--- begin DATA SHOWN ---
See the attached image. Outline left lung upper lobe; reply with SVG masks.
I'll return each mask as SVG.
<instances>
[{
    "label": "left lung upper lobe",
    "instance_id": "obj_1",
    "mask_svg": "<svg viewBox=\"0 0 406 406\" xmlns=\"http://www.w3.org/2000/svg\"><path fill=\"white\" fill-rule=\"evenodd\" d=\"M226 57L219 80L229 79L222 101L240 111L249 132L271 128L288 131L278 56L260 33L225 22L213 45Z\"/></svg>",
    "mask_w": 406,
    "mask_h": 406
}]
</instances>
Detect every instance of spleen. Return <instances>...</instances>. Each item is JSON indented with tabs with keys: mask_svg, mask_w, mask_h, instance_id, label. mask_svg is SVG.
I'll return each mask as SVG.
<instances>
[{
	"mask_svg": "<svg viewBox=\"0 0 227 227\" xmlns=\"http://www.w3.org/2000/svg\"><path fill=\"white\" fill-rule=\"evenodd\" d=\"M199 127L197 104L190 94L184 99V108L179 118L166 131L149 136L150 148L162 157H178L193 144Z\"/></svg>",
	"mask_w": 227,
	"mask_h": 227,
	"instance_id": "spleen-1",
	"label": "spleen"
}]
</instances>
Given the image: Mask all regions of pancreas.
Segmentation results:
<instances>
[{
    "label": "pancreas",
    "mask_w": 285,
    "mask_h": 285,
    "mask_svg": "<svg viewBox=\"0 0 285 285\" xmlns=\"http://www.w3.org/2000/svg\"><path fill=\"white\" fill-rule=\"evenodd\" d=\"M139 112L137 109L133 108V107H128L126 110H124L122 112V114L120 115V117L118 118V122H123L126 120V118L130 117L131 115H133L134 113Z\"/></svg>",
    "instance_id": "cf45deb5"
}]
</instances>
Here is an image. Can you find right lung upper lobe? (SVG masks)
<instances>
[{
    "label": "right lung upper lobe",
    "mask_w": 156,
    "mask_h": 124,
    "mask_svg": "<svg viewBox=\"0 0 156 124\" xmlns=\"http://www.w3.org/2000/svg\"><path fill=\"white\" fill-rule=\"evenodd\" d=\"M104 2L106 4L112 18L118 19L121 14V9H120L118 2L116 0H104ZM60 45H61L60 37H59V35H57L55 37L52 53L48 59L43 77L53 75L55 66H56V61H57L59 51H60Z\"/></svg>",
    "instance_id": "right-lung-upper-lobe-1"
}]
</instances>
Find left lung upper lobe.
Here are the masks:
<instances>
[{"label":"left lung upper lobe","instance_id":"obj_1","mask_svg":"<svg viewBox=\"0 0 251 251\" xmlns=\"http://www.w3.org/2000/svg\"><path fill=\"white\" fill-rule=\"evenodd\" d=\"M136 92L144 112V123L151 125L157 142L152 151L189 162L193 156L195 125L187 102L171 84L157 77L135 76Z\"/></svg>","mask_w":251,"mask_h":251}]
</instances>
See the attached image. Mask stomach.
--- end DATA SHOWN ---
INSTRUCTION: Reproduce the entries verbatim from the very first line down through the line containing "57L219 80L229 79L222", and include that line.

EXERCISE SOLUTION:
See the attached image. Outline left lung upper lobe; reply with SVG masks.
I'll return each mask as SVG.
<instances>
[{
    "label": "left lung upper lobe",
    "instance_id": "obj_1",
    "mask_svg": "<svg viewBox=\"0 0 406 406\" xmlns=\"http://www.w3.org/2000/svg\"><path fill=\"white\" fill-rule=\"evenodd\" d=\"M226 57L219 80L229 79L222 101L240 111L249 132L271 128L288 131L278 56L260 33L225 22L213 45Z\"/></svg>",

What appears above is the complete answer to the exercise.